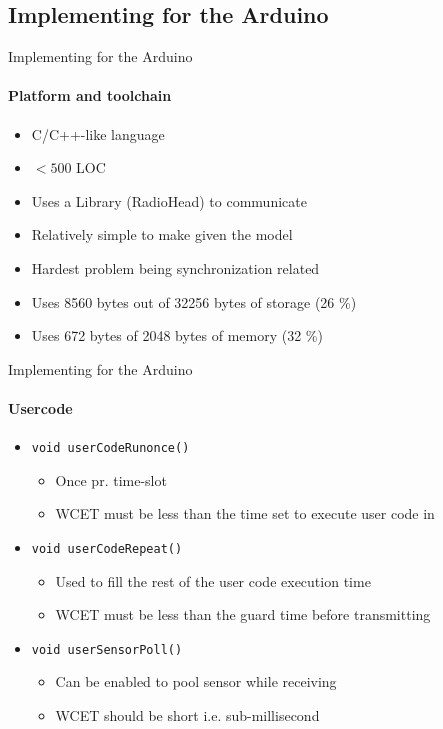     \subsection{Implementing for the Arduino}
    \begin{frame}[t]{Implementing for the Arduino}\framesubtitle{Platform and toolchain}
        \begin{itemize}
            \item C/C++-like language
            \item $< 500$ LOC
            \item Uses a Library (RadioHead) to communicate
            \item Relatively simple to make given the model
            \item Hardest problem being synchronization related
            \item Uses 8560 bytes out of 32256 bytes of storage (26 \%)
            \item Uses 672 bytes of 2048 bytes of memory (32 \%)
        \end{itemize}

    \end{frame}
    \begin{frame}[t]{Implementing for the Arduino}\framesubtitle{Usercode}
        \begin{itemize}
            \item \texttt{void userCodeRunonce()}
            \begin{itemize}
                \item Once pr. time-slot
                \item WCET must be less than the time set to execute user code in
            \end{itemize}
            \item \texttt{void userCodeRepeat()}
            \begin{itemize}
                \item Used to fill the rest of the user code execution time
                \item WCET must be less than the guard time before transmitting
            \end{itemize}
            \item \texttt{void userSensorPoll()}
            \begin{itemize}
                \item Can be enabled to pool sensor while receiving
                \item WCET should be short i.e. sub-millisecond
            \end{itemize}
        \end{itemize}

    \end{frame}

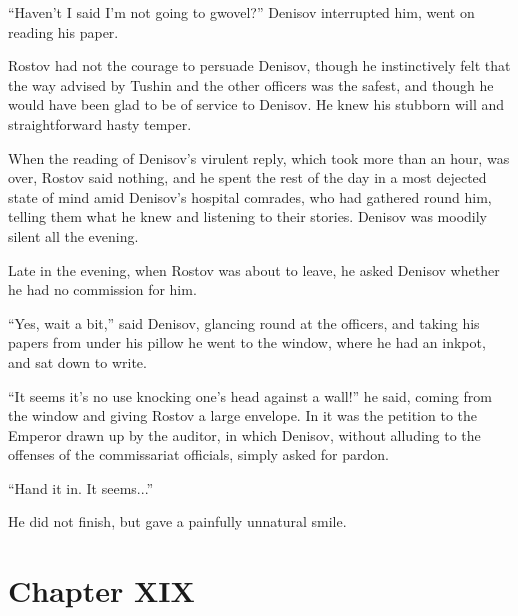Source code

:``Haven't I said I'm not going to gwovel?'' Denisov interrupted
him, went on reading his paper.

Rostov had not the courage to persuade Denisov, though he
instinctively felt that the way advised by Tushin and the other
officers was the safest, and though he would have been glad to be
of service to Denisov.  He knew his stubborn will and
straightforward hasty temper.

When the reading of Denisov's virulent reply, which took more
than an hour, was over, Rostov said nothing, and he spent the
rest of the day in a most dejected state of mind amid Denisov's
hospital comrades, who had gathered round him, telling them what
he knew and listening to their stories. Denisov was moodily
silent all the evening.

Late in the evening, when Rostov was about to leave, he asked
Denisov whether he had no commission for him.

``Yes, wait a bit,'' said Denisov, glancing round at the
officers, and taking his papers from under his pillow he went to
the window, where he had an inkpot, and sat down to write.

``It seems it's no use knocking one's head against a wall!'' he
said, coming from the window and giving Rostov a large
envelope. In it was the petition to the Emperor drawn up by the
auditor, in which Denisov, without alluding to the offenses of
the commissariat officials, simply asked for pardon.

``Hand it in. It seems...''

He did not finish, but gave a painfully unnatural smile.


\chapter*{Chapter XIX}
\ifaudio     
{} 
\fi

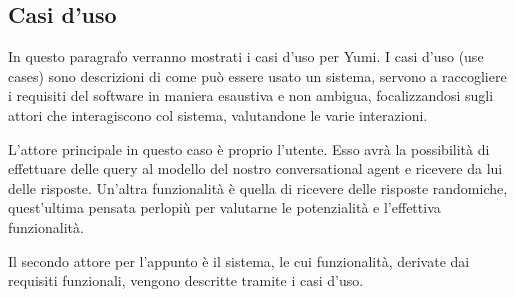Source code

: \subsection{Casi d'uso}
In questo paragrafo verranno mostrati i casi d'uso per Yumi. I casi d’uso (use cases) sono descrizioni di come può essere usato un sistema, servono a raccogliere i requisiti del software in maniera esaustiva e non ambigua, focalizzandosi sugli attori che interagiscono col sistema, valutandone le varie interazioni. 

L'attore principale in questo caso è proprio l'utente. Esso avrà la possibilità di effettuare delle query al modello del nostro conversational agent e ricevere da lui delle risposte. Un'altra funzionalità è quella di ricevere delle risposte randomiche, quest'ultima pensata perlopiù per valutarne le potenzialità e l'effettiva funzionalità.

Il secondo attore per l'appunto è il sistema, le cui funzionalità, derivate dai requisiti funzionali, vengono descritte tramite i casi d'uso.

++++++++++++++++++++

What you are asked to do: In the entries above, find each line that includes the string "from" and copy it.

Task result:
officers, and taking his papers from under his pillow he went to
said, coming from the window and giving Rostov a large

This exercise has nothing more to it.